Current artists: Amon Azizov, Wei Chen, Qiao Fu, Gao Min, Guo Kun Sheug, Artashes Karslian, Ji Yin Jin, Li Qun, Lin Ruo, Dean Lu, Ren Jien-Guo, Jorge Rivera, Sharif Sadiq, Peter Walsh, Xiang Yue Chuan, Dario Zapata, Zhuang Xuemin

Organized by Peter Walsh.

Thursday, February 24, 2011

The Horrendous along with the Exquisite

"Quite large numbers of LF's works founder.
...
'I could tell that it wouldn't develop into a finished picture. There's something wrong.'"

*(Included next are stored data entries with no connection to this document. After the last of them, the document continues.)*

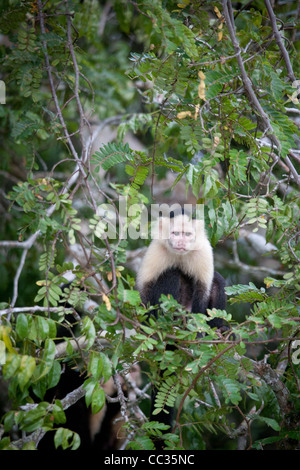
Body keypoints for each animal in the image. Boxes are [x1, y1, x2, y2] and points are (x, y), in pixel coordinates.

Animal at [136, 208, 227, 440]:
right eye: (175, 233)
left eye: (187, 234)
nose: (180, 242)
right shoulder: (156, 251)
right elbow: (144, 290)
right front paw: (147, 327)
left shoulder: (203, 251)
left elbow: (204, 291)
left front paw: (200, 334)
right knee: (171, 274)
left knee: (217, 281)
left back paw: (220, 330)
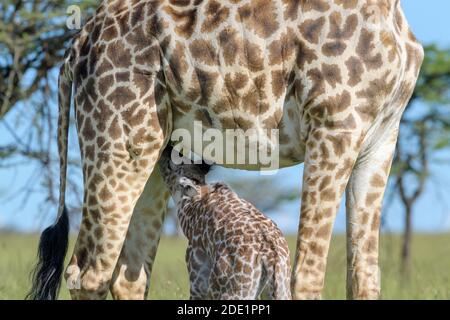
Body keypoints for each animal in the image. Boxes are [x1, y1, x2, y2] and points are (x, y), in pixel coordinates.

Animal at [158, 148, 292, 300]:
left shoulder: (197, 276)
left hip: (232, 292)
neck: (190, 205)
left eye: (172, 163)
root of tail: (270, 256)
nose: (166, 148)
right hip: (280, 290)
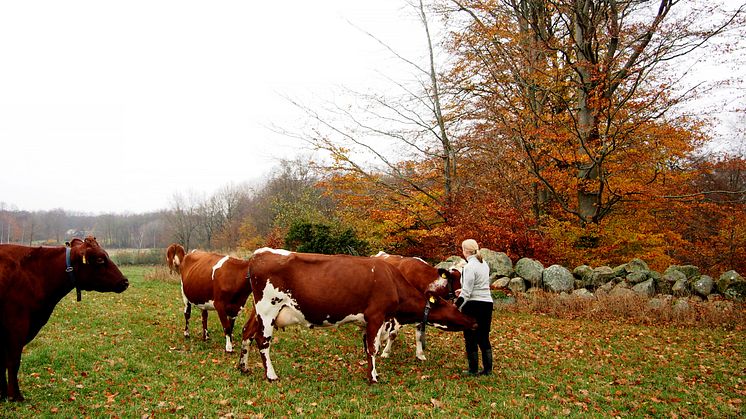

p. 104 in Martin Gayford’s Man with a Blue Scarf: On Sitting for a Portrait by Lucien Freud

Some of the drawings made for the Portrait Exchange are really gorgeous. Sometimes they were laid down on the paper so quickly that they seem to have been miraculously pulled out of a magician's top hat. Others - many of my drawings, in fact - are small catastrophes, neither good drawings nor accurate likenesses.

Should I just politely fold them into the kitchen trash bin and hurry them to the curb so they can be wisked away before they do more damage?

No. I don't think so.

You can see them all here on this blog. If the editor's creed is to "cut, cut, cut," what is to be gained by showing everything, the horrendous along with the exquisite?

Traditionally the artist cherry-picks the best work they do and discards the rest to give the illusion of mastery that builds the artist's reputation, their "brand" as we might call it today. However, when you don't edit, you get a full set of "data points" and when you share that set of data points, you allow the viewer to make their own conclusions about what's happening in the set. That's reason one.

I want to see all the drawings made in the Central Park Portrait Exchange because I really don't know what the drawings are going to look like. Who is in the park making portraits and what do they look like? If each one of them draws the same person under similar conditions but all the drawings are uniquely different, what is the relationship between these portraits?

At the heart of the matter is the ephemeral nature of human perception as it plays out within the tradition of looking at another person's face and translating that face into marks on a piece of paper. Editing out the "bad" drawings skews the data. That's reason two.


.....

I was chagrined to see that someone has "favorited" one of the Portrait Exchange pairs on my public Flickr account and cruelly enough its the most hideous two drawings done so far! Qiao Fu and I had a truly bad day and now someone's cherry-picking our failures! Ouch.